Documento di partenza:
##############################
Il mio soggiorno a Torino, mi ha dato l’opportunità di visitare le tante opere create dal beato Faà di Bruno, uno dei tanti pilastri della santità sociale sbocciata nell’Ottocento torinese e piemontese. Con grande emozione ho percorso le strutture realizzate dal beato, una vera «cittadella delle donne», sita nel quartiere San Donato a Torino. Io che avevo conosciuto il Faà di Bruno, leggendo quasi trent’anni fa lo splendido volumetto di Vittorio Messori, «Un italiano serio», edito dalle Paoline nel 1990.
Il libro di Messori ha squarciato l’oblio, sul grande campione della carità e della solidarietà degli ultimi. Infatti, le cose cominciano a cambiare in meglio dopo la sua beatificazione. E soprattutto dopo la biografia approntata dal giornalista cattolico che viene diffusa in tutta Italia.
In questa circostanza ho conosciuto la Congregazione delle Suore Minime di Nostra Signora del Suffragio, in particolare, la postulatrice per la canonizzazione del beato, suor Carla Gallinaro, che mi ha donato degli ottimi sussidi sul beato per studiarlo meglio. Inoltre ho avuto la possibilità di visitare il prezioso Museo, dove si possono ammirare tra l’altro alcune invenzioni create dal beato, e il suggestivo campanile alto ben 83 metri, che ho percorso con una certa fatica, insieme alla guida, Manuela Sasso.
Il beato Faà di Bruno è nato nel 1825 e morto nel 1888. Faà di Bruno è coetaneo di tanti altri santi, vissuti nello stesso periodo come san Giovanni Bosco, san Giuseppe Benedetto Cottolengo, san Leonardo Murialdo, san Giuseppe Cafasso.
##############################
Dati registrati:
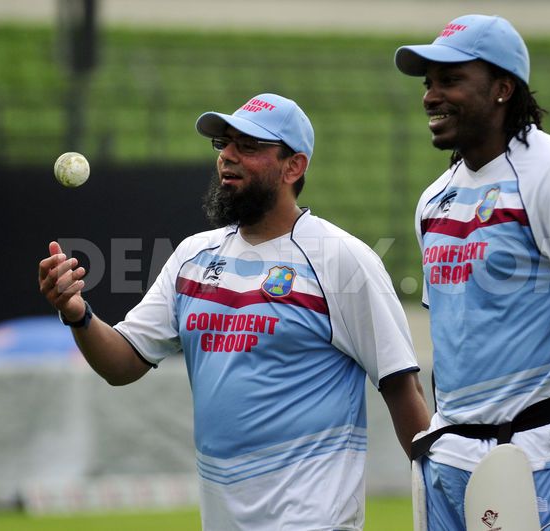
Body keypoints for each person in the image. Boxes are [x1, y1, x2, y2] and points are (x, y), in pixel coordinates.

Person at [38, 93, 430, 530]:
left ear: (293, 167)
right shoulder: (193, 256)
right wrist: (77, 313)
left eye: (247, 146)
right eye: (223, 144)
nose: (227, 156)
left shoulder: (342, 259)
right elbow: (123, 362)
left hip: (311, 519)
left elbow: (402, 389)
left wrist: (439, 497)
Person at [394, 15, 550, 529]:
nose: (431, 96)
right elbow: (459, 339)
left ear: (503, 88)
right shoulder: (432, 201)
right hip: (452, 460)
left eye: (451, 80)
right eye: (428, 83)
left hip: (538, 456)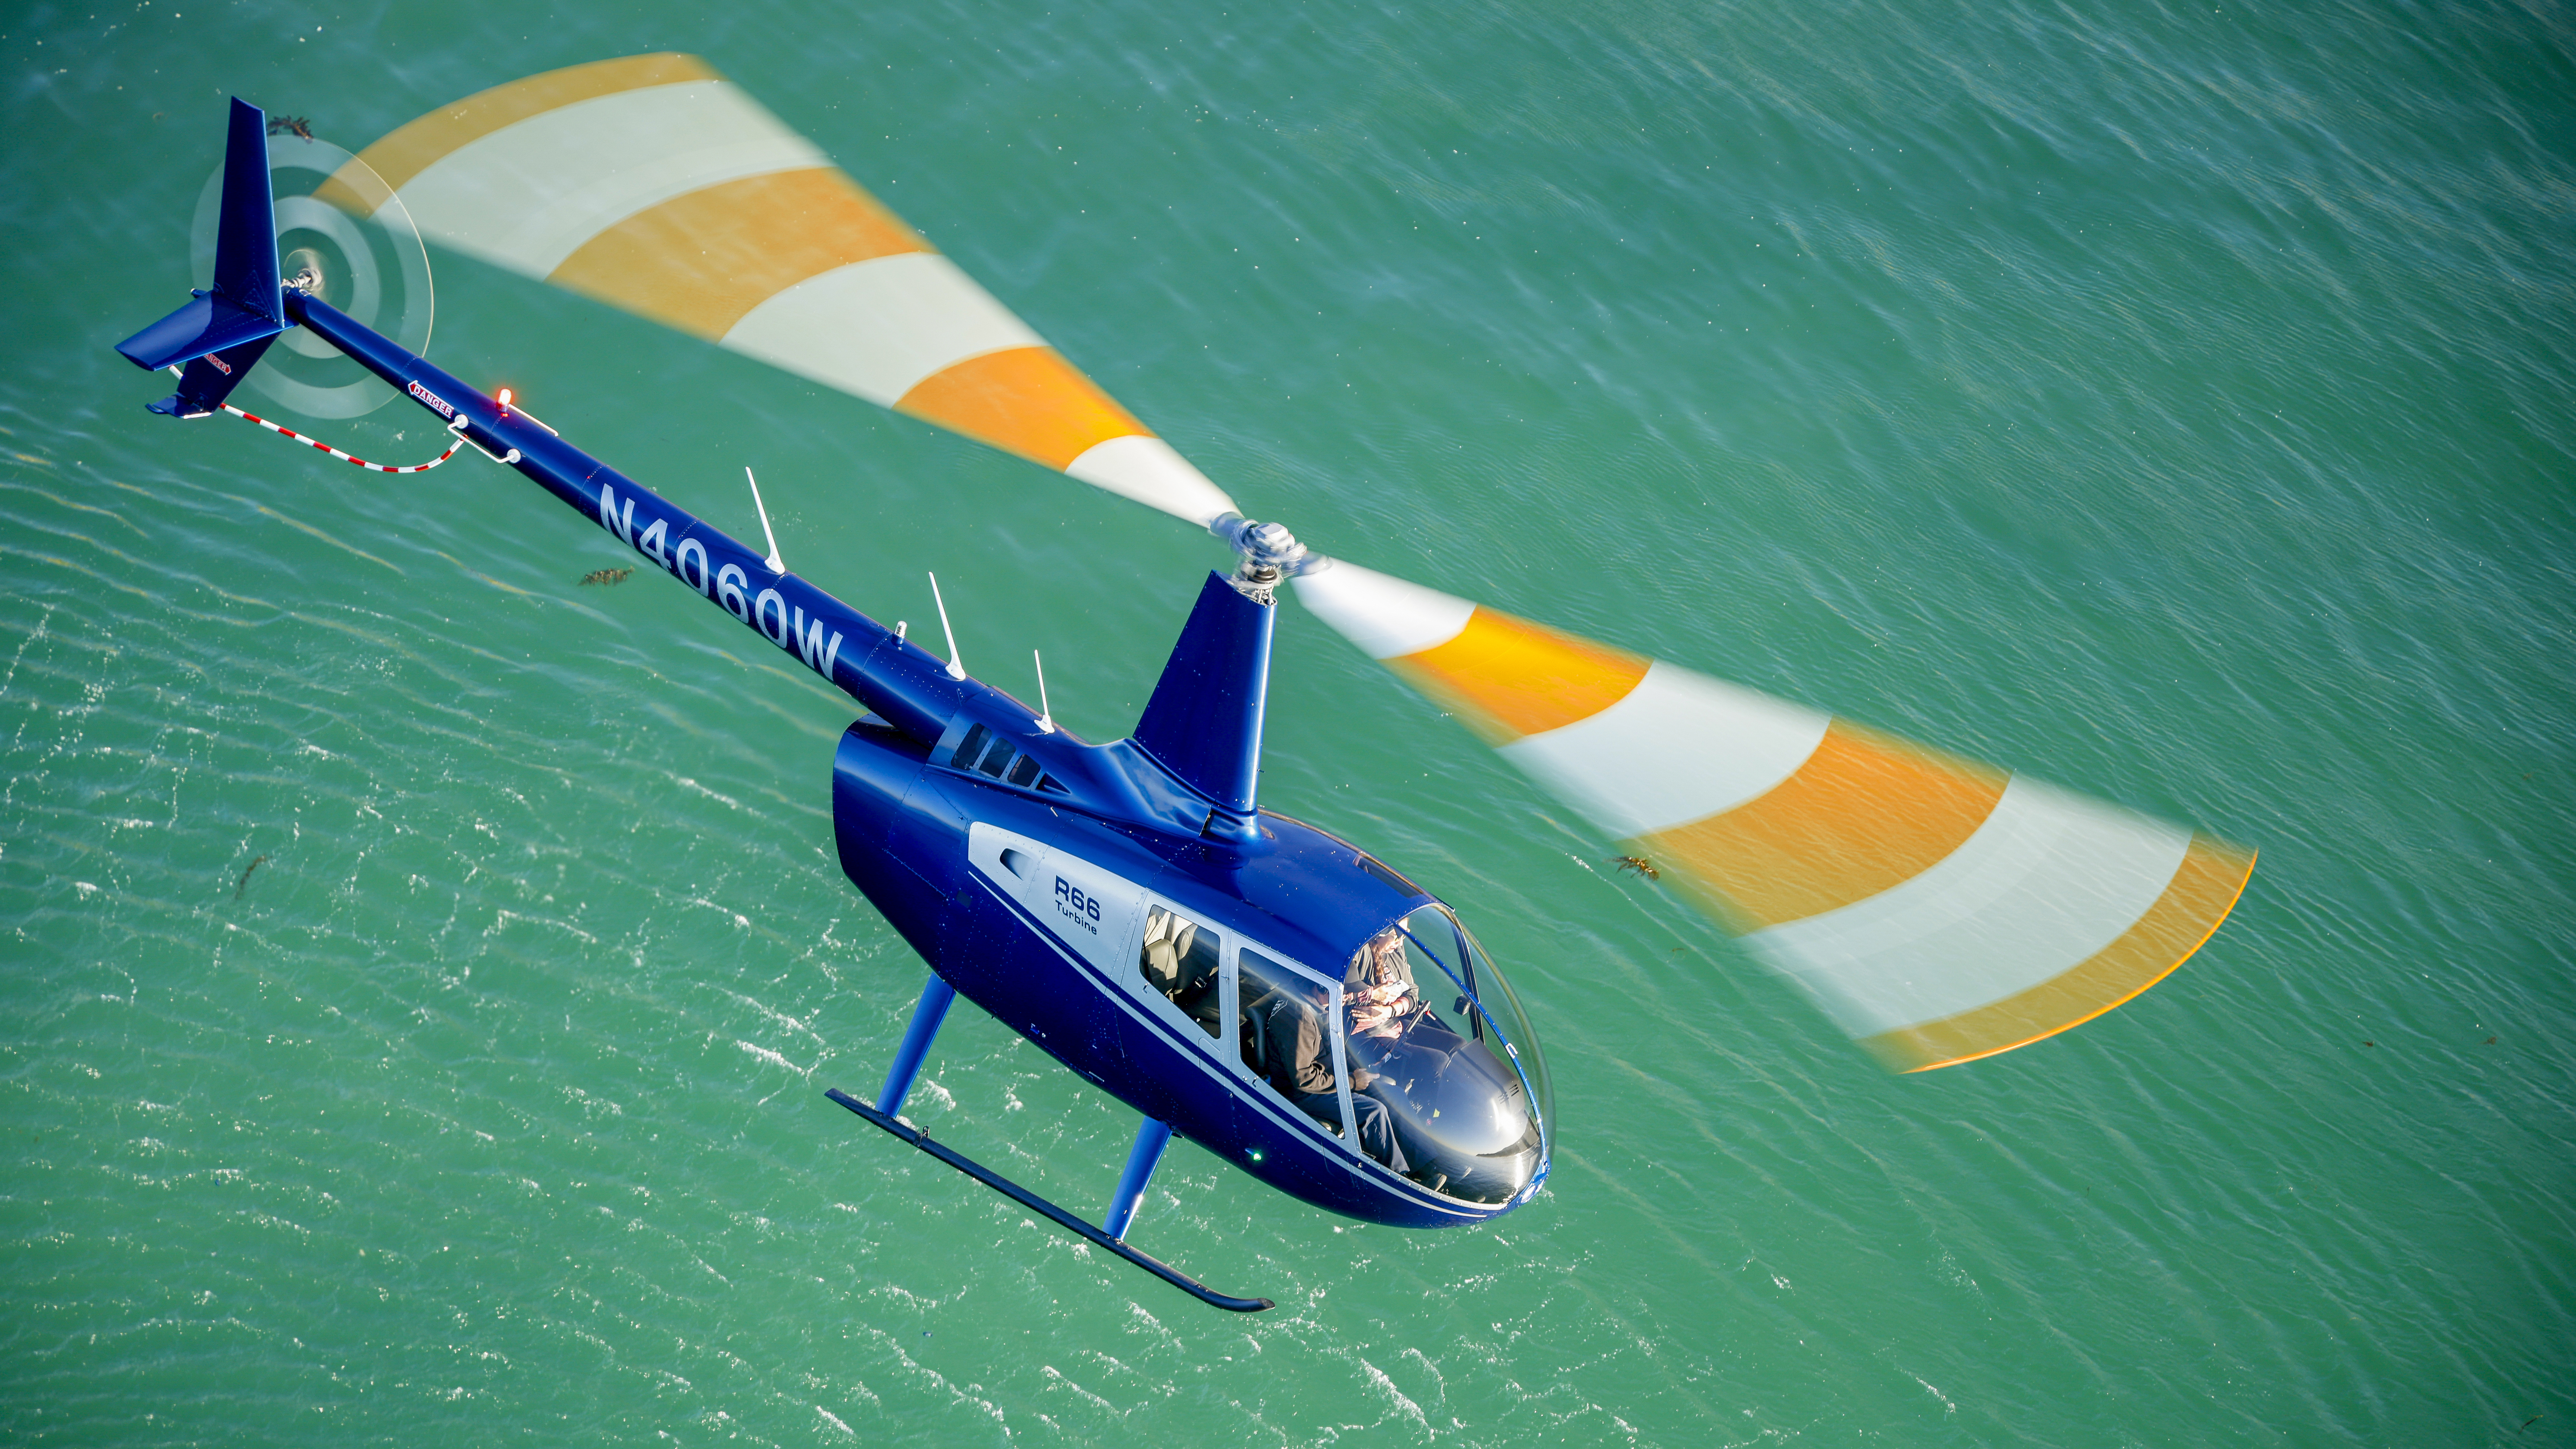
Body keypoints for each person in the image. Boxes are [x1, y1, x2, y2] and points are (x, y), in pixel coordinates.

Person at [1245, 978, 1409, 1174]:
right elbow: (1303, 1078)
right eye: (1346, 993)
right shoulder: (1300, 1017)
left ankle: (1420, 1164)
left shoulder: (1303, 993)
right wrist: (1353, 1082)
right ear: (1322, 988)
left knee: (1392, 1094)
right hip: (1300, 1092)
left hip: (1324, 1075)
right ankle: (1399, 1175)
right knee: (1374, 1112)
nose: (1350, 998)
##############################
Compito assegnato:
Stabilisca se ciascuna affermazione concorda con il testo sul beato Faà di Bruno. Risponda sì o no e riporti tra virgolette le parole decisive del testo.
1. Il campanile visitato è alto 83 metri.
2. Il volume di Vittorio Messori fu pubblicato nel 1995.
3. Il beato Faà di Bruno morì nel 1888.
I record costituiscono un materiale a sé stante, distinto dal testo.

Risposta al compito:
1. Sì: «il suggestivo campanile alto ben 83 metri».
2. No: «edito dalle Paoline nel 1990».
3. Sì: «Il beato Faà di Bruno è nato nel 1825 e morto nel 1888».